Work task ->
Once the line containing "4:00 p.m. |" is found in the entries below, reproduce it and every line after it, stopping at and including the line containing "7:45 p.m. |"; reproduce nothing else, and keep each line exact.

Supplied data ->
=-=-=-=-=

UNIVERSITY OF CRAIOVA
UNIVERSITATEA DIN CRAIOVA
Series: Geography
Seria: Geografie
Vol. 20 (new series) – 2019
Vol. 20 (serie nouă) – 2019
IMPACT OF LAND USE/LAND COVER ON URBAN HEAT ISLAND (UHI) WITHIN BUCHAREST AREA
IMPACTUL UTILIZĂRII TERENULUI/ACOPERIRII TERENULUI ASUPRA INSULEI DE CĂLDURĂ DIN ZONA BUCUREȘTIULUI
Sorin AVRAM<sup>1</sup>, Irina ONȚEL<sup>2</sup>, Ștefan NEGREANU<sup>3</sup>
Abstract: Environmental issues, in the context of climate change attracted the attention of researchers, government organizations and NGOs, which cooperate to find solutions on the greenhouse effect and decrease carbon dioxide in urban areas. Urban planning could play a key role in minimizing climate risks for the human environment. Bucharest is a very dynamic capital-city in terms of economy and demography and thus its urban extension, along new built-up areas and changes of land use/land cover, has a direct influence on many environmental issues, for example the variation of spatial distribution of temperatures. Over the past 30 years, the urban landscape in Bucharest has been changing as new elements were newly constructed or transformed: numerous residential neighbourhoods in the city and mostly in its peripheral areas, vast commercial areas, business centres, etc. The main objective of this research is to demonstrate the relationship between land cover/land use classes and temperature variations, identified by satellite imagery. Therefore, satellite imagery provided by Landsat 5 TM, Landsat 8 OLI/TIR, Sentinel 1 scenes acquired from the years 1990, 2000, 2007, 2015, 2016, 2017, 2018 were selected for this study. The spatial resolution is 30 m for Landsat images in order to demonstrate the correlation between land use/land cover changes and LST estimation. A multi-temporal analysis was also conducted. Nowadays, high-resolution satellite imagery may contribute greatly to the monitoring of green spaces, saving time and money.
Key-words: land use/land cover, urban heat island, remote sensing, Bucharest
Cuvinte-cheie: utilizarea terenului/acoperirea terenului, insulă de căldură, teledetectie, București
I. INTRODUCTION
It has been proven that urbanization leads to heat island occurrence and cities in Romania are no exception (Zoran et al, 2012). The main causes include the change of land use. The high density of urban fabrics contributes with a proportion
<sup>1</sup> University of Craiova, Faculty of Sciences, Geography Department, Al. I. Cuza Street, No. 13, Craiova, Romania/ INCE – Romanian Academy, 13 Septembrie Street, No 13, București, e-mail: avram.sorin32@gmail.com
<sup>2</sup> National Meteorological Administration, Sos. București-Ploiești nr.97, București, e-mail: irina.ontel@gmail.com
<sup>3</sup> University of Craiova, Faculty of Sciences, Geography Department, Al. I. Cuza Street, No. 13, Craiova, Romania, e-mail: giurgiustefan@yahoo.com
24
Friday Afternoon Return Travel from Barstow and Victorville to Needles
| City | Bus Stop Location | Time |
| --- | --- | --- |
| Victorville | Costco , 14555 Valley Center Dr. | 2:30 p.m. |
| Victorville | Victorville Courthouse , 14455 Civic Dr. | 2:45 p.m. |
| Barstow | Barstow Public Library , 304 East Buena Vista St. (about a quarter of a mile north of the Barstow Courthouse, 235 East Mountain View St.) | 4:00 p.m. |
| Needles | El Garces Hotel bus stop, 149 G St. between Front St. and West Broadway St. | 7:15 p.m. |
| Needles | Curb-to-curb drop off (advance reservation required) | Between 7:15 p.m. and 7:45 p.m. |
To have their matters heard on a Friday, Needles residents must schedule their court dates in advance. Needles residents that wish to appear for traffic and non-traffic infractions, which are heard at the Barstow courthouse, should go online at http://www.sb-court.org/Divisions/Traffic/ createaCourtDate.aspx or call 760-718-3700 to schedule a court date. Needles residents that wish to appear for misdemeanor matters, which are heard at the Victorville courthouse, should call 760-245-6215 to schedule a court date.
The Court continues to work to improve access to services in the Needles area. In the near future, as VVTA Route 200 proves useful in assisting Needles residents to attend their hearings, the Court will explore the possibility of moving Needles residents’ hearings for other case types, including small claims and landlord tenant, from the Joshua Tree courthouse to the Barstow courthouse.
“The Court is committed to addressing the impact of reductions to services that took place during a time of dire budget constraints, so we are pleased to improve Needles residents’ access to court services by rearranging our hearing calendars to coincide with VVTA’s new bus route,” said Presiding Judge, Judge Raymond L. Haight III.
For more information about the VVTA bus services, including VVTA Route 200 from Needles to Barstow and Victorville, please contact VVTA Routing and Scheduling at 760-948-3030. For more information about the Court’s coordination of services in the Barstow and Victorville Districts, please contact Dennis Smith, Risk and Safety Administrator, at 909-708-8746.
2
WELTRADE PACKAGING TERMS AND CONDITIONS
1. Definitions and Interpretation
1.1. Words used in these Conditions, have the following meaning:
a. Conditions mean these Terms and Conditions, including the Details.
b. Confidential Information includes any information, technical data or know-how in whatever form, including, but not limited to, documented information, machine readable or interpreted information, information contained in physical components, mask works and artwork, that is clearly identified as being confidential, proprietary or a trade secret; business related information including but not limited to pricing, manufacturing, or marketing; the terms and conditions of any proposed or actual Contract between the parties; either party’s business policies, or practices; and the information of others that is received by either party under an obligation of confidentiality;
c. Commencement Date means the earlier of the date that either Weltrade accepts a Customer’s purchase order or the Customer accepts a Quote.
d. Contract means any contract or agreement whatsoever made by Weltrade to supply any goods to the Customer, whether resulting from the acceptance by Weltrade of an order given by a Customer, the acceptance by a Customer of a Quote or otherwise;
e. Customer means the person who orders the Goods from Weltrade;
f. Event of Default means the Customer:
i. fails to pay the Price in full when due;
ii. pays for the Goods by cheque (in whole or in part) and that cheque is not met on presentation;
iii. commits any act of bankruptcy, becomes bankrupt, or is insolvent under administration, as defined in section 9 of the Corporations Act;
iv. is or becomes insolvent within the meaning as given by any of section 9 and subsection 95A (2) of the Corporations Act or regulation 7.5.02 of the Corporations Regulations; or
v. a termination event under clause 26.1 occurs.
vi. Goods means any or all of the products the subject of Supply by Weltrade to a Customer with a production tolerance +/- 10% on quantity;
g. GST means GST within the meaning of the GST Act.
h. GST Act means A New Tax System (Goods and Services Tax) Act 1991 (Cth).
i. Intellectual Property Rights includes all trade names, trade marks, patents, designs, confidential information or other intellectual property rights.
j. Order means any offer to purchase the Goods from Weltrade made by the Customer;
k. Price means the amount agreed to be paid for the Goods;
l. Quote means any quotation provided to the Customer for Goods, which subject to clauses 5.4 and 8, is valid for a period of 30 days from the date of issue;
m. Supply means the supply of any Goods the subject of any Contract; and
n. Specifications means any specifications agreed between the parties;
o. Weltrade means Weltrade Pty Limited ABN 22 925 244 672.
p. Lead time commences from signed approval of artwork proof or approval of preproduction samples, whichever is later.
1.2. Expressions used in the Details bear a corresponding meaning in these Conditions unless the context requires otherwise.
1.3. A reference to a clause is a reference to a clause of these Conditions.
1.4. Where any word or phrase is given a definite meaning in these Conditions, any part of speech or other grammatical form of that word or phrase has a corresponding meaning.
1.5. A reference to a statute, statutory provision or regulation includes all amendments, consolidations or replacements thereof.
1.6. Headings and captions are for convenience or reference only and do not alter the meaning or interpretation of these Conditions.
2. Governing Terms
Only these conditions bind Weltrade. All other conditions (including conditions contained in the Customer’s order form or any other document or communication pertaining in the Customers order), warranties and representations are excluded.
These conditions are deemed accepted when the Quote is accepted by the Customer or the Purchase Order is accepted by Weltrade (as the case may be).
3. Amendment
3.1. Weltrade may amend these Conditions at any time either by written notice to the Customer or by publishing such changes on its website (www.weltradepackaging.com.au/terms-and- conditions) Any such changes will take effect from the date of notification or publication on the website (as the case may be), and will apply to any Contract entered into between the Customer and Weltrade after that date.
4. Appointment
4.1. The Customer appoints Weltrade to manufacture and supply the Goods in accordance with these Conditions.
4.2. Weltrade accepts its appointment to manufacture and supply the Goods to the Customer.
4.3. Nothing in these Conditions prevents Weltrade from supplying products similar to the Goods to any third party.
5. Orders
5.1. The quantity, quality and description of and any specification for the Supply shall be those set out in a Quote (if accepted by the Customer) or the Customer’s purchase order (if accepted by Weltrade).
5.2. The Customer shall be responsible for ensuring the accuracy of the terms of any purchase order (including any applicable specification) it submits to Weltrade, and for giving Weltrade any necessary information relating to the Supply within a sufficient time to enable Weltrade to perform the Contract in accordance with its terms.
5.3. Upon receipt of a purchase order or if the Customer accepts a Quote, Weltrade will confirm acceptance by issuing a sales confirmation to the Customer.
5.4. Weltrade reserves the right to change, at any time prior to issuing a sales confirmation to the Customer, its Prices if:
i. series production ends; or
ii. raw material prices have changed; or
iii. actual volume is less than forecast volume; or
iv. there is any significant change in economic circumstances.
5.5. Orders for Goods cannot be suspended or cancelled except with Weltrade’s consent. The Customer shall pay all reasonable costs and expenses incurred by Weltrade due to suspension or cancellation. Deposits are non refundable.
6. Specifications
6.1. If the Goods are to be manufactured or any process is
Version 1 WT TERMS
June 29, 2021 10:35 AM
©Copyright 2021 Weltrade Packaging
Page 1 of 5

=-=-=-=-=

Your solution ->
| Barstow | Barstow Public Library , 304 East Buena Vista St. (about a quarter of a mile north of the Barstow Courthouse, 235 East Mountain View St.) | 4:00 p.m. |
| Needles | El Garces Hotel bus stop, 149 G St. between Front St. and West Broadway St. | 7:15 p.m. |
| Needles | Curb-to-curb drop off (advance reservation required) | Between 7:15 p.m. and 7:45 p.m. |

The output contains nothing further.